Preoperative facet degeneration

Hypothesis: patients with more severe facet degeneration will experience greater improvements in the postoperative ODI score. A study by Le Huec et al. [21] would support that the null hypothesis. Our data support that the greater the facet degeneration, the greater the patient improvement when measured at 2 years. Clearly, additional data are needed on this issue. Observations by Zweig et al. [22] would support that patients with posterior element changes that create or will create radicular symptoms are a subset that will not benefit from disc arthroplasty.

Preoperative Modic changes at the treatment level

Hypothesis: patients with type 2 changes will do somewhat better. Hellum et al. [4] also found this association.

Preoperative lordosis at the treatment level relative to overall lordosis in the lumbar spine

Hypothesis: Patients do worse when preoperatively, >32 % of the overall lordosis is found at the treatment level. The importance of lordosis was also observed by Le Huec et al. [23].

Preoperative fatty replacement

Hypothesis: Patients do worse when higher levels of fatty replacement are observed preoperatively. This was also observed by Le Huec et al. [21].

Preoperative endplate morphology at: Hypothesis: patients with hooked or concave endplates will do worse than patients with flat or convex endplates. It is likely that this association will depend on the interaction between implant design and endplate morphology.

Percent of endplate covered by the implant

Hypothesis: patients do worse when at least 85 % of the vertebral endplates are not covered by the implant.

The increase in disc height achieved at surgery

Hypothesis: patients do better with at least 3 mm increase in disc height. The implanted device height, normalized to the endplate width, may be related and a threshold level of 34 % may be an appropriate target.

Increase in treatment level lordosis achieved at surgery

Hypothesis: patients do better if lordosis at the treatment level is improved by at least 3° at surgery.

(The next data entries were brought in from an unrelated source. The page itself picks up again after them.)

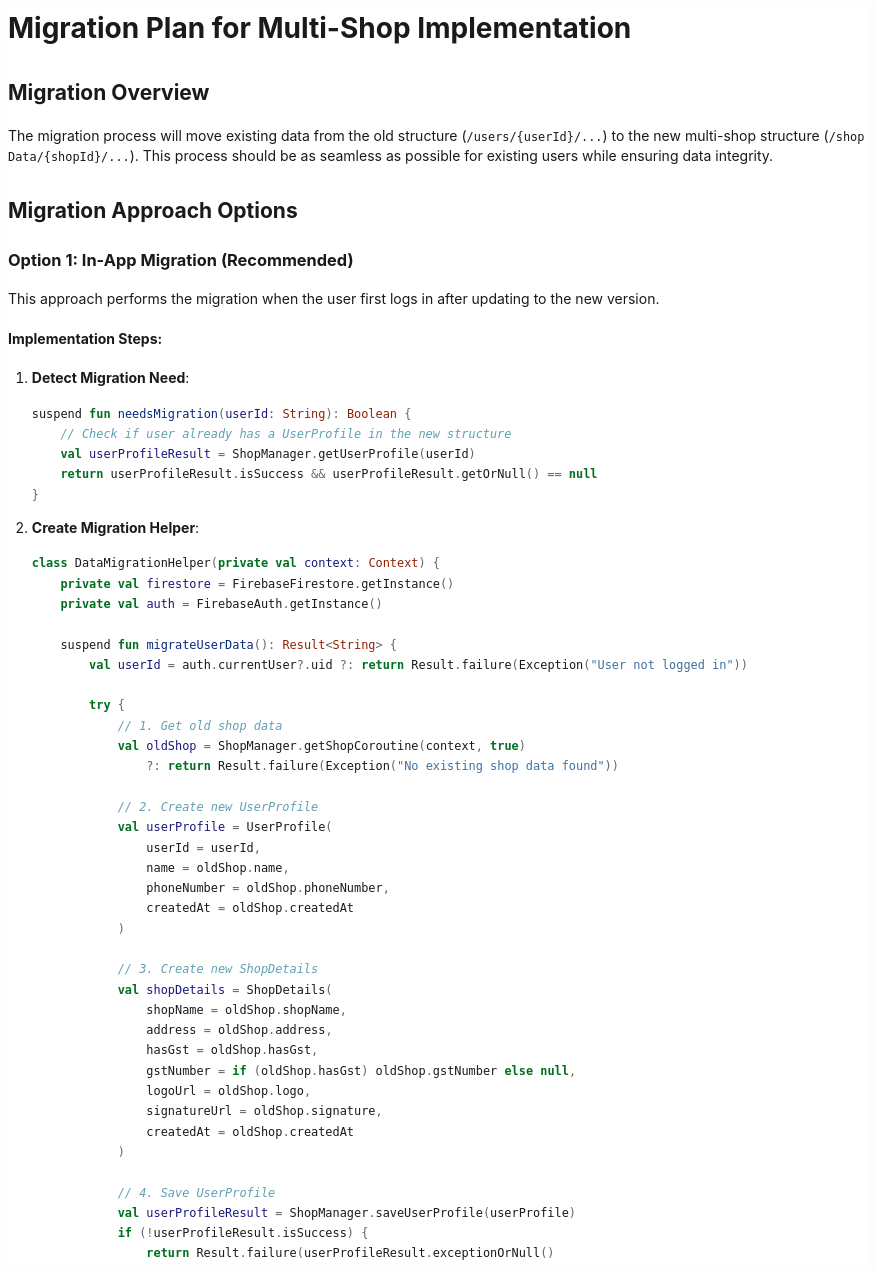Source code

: # Migration Plan for Multi-Shop Implementation

## Migration Overview

The migration process will move existing data from the old structure (`/users/{userId}/...`) to the new multi-shop structure (`/shopData/{shopId}/...`). This process should be as seamless as possible for existing users while ensuring data integrity.

## Migration Approach Options

### Option 1: In-App Migration (Recommended)

This approach performs the migration when the user first logs in after updating to the new version.

#### Implementation Steps:

1. **Detect Migration Need**: 
   ```kotlin
   suspend fun needsMigration(userId: String): Boolean {
       // Check if user already has a UserProfile in the new structure
       val userProfileResult = ShopManager.getUserProfile(userId)
       return userProfileResult.isSuccess && userProfileResult.getOrNull() == null
   }
   ```

2. **Create Migration Helper**:
   ```kotlin
   class DataMigrationHelper(private val context: Context) {
       private val firestore = FirebaseFirestore.getInstance()
       private val auth = FirebaseAuth.getInstance()
       
       suspend fun migrateUserData(): Result<String> {
           val userId = auth.currentUser?.uid ?: return Result.failure(Exception("User not logged in"))
           
           try {
               // 1. Get old shop data
               val oldShop = ShopManager.getShopCoroutine(context, true)
                   ?: return Result.failure(Exception("No existing shop data found"))
               
               // 2. Create new UserProfile
               val userProfile = UserProfile(
                   userId = userId,
                   name = oldShop.name,
                   phoneNumber = oldShop.phoneNumber,
                   createdAt = oldShop.createdAt
               )
               
               // 3. Create new ShopDetails
               val shopDetails = ShopDetails(
                   shopName = oldShop.shopName,
                   address = oldShop.address,
                   hasGst = oldShop.hasGst,
                   gstNumber = if (oldShop.hasGst) oldShop.gstNumber else null,
                   logoUrl = oldShop.logo,
                   signatureUrl = oldShop.signature,
                   createdAt = oldShop.createdAt
               )
               
               // 4. Save UserProfile
               val userProfileResult = ShopManager.saveUserProfile(userProfile)
               if (!userProfileResult.isSuccess) {
                   return Result.failure(userProfileResult.exceptionOrNull() 
   ```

Overall, there are many factors that may contribute toward an optimal outcome in patients undergoing lumbar intervertebral disc arthroplasty surgery including a preoperative disc height <8 mm, Modic type 2 changes adjacent to the target disc, <32 % of the overall lordosis present at the treatment level, a low level of fatty replacement of the paraspinal musculature, a prominent amount of facet joint degeneration, a more advanced degree of intervertebral disc degeneration, and the presence of flat or convex vertebral endplates. There were also post-operative findings that were associated with a better patient outcome including a larger percent of the endplate covered with the implant, larger implant heights, greater postoperative increases in disc space heights, and a larger change in the amount of postoperative lumbar lordosis.

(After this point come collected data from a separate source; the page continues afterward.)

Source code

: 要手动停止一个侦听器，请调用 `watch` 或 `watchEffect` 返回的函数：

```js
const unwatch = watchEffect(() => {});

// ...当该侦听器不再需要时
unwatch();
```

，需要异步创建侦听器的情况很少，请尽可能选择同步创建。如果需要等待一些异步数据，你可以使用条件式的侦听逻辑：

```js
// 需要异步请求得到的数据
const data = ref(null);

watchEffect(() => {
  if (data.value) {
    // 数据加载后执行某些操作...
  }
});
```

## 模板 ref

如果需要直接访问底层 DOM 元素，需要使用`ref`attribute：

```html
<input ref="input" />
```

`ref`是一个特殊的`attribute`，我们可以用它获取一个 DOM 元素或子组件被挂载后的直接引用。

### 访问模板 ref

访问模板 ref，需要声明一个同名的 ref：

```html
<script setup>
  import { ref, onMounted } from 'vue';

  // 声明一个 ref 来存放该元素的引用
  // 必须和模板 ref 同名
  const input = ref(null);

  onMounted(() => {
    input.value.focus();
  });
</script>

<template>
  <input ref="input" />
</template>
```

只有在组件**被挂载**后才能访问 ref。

Although data from a single-site study are not sufficient to validate patient selection criteria, the results of the current study provide evidence in support of variables that should be considered in future studies. Consistent reporting of variables between studies can facilitate more meaningful meta-analyses. The statistically significant associations imaging variables and clinical outcomes that were found in the current study were generally modest. The relative predictive value of each individual parameter or the efficacy of predictive models that include multiple parameters can be studied in large registry studies. Registry studies may prove a more powerful source of data to validate predictive equations, since inclusion and exclusion criteria can be expected to be less rigorous than in IDE studies. Large studies will enable testing for possible associations and thereby validation of guidelines that may subsequently help to avoid application of lumbar disc replacements in patients least likely to benefit. Large enough studies would enable validation of equations to provide a probability of success individualized to each patient.